*** Supplied material ***
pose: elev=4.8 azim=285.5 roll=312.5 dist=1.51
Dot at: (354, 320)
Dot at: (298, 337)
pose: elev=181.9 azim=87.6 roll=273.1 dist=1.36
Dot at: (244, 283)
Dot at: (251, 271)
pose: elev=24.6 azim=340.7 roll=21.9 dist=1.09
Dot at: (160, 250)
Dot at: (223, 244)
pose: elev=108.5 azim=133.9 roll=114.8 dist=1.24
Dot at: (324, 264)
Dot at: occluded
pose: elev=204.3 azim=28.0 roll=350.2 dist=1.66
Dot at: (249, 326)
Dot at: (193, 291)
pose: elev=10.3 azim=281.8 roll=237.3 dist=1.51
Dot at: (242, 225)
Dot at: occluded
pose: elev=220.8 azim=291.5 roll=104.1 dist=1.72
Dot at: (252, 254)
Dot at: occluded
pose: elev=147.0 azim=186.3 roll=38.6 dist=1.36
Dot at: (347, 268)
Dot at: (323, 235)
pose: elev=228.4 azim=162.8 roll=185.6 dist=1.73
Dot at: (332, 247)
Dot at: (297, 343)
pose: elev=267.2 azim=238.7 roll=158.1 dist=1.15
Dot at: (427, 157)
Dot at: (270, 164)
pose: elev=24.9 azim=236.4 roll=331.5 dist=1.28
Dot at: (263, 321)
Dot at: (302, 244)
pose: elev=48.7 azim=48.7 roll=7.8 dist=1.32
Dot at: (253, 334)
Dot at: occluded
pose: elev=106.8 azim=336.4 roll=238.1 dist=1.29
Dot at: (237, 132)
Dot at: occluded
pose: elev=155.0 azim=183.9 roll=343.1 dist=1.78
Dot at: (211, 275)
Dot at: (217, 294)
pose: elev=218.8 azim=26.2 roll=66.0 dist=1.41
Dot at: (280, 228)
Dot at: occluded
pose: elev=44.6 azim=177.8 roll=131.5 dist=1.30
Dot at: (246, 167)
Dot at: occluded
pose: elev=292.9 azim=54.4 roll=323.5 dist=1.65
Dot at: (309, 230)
***
Requirements: Can you rewrite all of the material above, replacing "pose" with "view" wherever it occurs and leaving everything else unchanged?

The reply:
view: elev=4.8 azim=285.5 roll=312.5 dist=1.51
Dot at: (354, 320)
Dot at: (298, 337)
view: elev=181.9 azim=87.6 roll=273.1 dist=1.36
Dot at: (244, 283)
Dot at: (251, 271)
view: elev=24.6 azim=340.7 roll=21.9 dist=1.09
Dot at: (160, 250)
Dot at: (223, 244)
view: elev=108.5 azim=133.9 roll=114.8 dist=1.24
Dot at: (324, 264)
Dot at: occluded
view: elev=204.3 azim=28.0 roll=350.2 dist=1.66
Dot at: (249, 326)
Dot at: (193, 291)
view: elev=10.3 azim=281.8 roll=237.3 dist=1.51
Dot at: (242, 225)
Dot at: occluded
view: elev=220.8 azim=291.5 roll=104.1 dist=1.72
Dot at: (252, 254)
Dot at: occluded
view: elev=147.0 azim=186.3 roll=38.6 dist=1.36
Dot at: (347, 268)
Dot at: (323, 235)
view: elev=228.4 azim=162.8 roll=185.6 dist=1.73
Dot at: (332, 247)
Dot at: (297, 343)
view: elev=267.2 azim=238.7 roll=158.1 dist=1.15
Dot at: (427, 157)
Dot at: (270, 164)
view: elev=24.9 azim=236.4 roll=331.5 dist=1.28
Dot at: (263, 321)
Dot at: (302, 244)
view: elev=48.7 azim=48.7 roll=7.8 dist=1.32
Dot at: (253, 334)
Dot at: occluded
view: elev=106.8 azim=336.4 roll=238.1 dist=1.29
Dot at: (237, 132)
Dot at: occluded
view: elev=155.0 azim=183.9 roll=343.1 dist=1.78
Dot at: (211, 275)
Dot at: (217, 294)
view: elev=218.8 azim=26.2 roll=66.0 dist=1.41
Dot at: (280, 228)
Dot at: occluded
view: elev=44.6 azim=177.8 roll=131.5 dist=1.30
Dot at: (246, 167)
Dot at: occluded
view: elev=292.9 azim=54.4 roll=323.5 dist=1.65
Dot at: (309, 230)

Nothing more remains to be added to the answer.